**Listed entries**
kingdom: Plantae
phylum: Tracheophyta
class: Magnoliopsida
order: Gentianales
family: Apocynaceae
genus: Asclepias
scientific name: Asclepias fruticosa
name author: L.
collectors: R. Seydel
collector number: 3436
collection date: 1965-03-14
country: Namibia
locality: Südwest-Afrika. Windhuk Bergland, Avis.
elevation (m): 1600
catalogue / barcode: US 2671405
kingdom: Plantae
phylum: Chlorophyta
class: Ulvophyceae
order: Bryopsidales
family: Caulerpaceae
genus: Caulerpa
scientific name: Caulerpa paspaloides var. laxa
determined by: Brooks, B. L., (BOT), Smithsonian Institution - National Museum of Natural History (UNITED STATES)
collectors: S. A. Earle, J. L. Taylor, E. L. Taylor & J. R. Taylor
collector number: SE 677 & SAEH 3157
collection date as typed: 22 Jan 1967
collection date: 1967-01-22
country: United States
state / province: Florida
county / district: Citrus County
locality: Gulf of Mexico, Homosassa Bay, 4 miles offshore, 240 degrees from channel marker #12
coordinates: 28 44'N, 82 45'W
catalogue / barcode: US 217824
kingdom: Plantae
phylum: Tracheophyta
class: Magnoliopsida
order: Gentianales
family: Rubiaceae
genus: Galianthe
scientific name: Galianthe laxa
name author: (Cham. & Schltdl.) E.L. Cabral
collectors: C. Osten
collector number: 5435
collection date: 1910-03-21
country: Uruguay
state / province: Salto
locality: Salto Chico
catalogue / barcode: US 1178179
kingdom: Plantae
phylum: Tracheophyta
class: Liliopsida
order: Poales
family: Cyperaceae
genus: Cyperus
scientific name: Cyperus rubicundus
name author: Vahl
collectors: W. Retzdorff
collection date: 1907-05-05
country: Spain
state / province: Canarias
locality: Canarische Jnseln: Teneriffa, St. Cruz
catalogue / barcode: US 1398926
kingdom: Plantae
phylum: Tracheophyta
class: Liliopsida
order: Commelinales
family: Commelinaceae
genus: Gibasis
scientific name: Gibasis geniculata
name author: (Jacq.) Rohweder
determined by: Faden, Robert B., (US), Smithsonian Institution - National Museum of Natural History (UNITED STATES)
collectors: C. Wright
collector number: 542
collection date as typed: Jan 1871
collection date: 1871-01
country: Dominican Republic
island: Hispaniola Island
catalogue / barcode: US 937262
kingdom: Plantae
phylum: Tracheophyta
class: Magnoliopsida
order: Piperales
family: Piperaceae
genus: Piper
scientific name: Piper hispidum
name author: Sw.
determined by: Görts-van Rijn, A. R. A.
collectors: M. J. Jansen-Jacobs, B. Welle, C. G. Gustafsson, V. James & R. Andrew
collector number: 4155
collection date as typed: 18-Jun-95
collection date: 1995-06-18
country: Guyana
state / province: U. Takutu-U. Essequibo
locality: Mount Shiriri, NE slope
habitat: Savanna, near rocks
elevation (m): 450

**Exercise**
Copy the lines above word for word, starting at the line that contains "class: Ulvophyceae" and ending at the line that contains "collection date as typed: 18-Jun-95", including both.

**Correct result**
class: Ulvophyceae
order: Bryopsidales
family: Caulerpaceae
genus: Caulerpa
scientific name: Caulerpa paspaloides var. laxa
determined by: Brooks, B. L., (BOT), Smithsonian Institution - National Museum of Natural History (UNITED STATES)
collectors: S. A. Earle, J. L. Taylor, E. L. Taylor & J. R. Taylor
collector number: SE 677 & SAEH 3157
collection date as typed: 22 Jan 1967
collection date: 1967-01-22
country: United States
state / province: Florida
county / district: Citrus County
locality: Gulf of Mexico, Homosassa Bay, 4 miles offshore, 240 degrees from channel marker #12
coordinates: 28 44'N, 82 45'W
catalogue / barcode: US 217824
kingdom: Plantae
phylum: Tracheophyta
class: Magnoliopsida
order: Gentianales
family: Rubiaceae
genus: Galianthe
scientific name: Galianthe laxa
name author: (Cham. & Schltdl.) E.L. Cabral
collectors: C. Osten
collector number: 5435
collection date: 1910-03-21
country: Uruguay
state / province: Salto
locality: Salto Chico
catalogue / barcode: US 1178179
kingdom: Plantae
phylum: Tracheophyta
class: Liliopsida
order: Poales
family: Cyperaceae
genus: Cyperus
scientific name: Cyperus rubicundus
name author: Vahl
collectors: W. Retzdorff
collection date: 1907-05-05
country: Spain
state / province: Canarias
locality: Canarische Jnseln: Teneriffa, St. Cruz
catalogue / barcode: US 1398926
kingdom: Plantae
phylum: Tracheophyta
class: Liliopsida
order: Commelinales
family: Commelinaceae
genus: Gibasis
scientific name: Gibasis geniculata
name author: (Jacq.) Rohweder
determined by: Faden, Robert B., (US), Smithsonian Institution - National Museum of Natural History (UNITED STATES)
collectors: C. Wright
collector number: 542
collection date as typed: Jan 1871
collection date: 1871-01
country: Dominican Republic
island: Hispaniola Island
catalogue / barcode: US 937262
kingdom: Plantae
phylum: Tracheophyta
class: Magnoliopsida
order: Piperales
family: Piperaceae
genus: Piper
scientific name: Piper hispidum
name author: Sw.
determined by: Görts-van Rijn, A. R. A.
collectors: M. J. Jansen-Jacobs, B. Welle, C. G. Gustafsson, V. James & R. Andrew
collector number: 4155
collection date as typed: 18-Jun-95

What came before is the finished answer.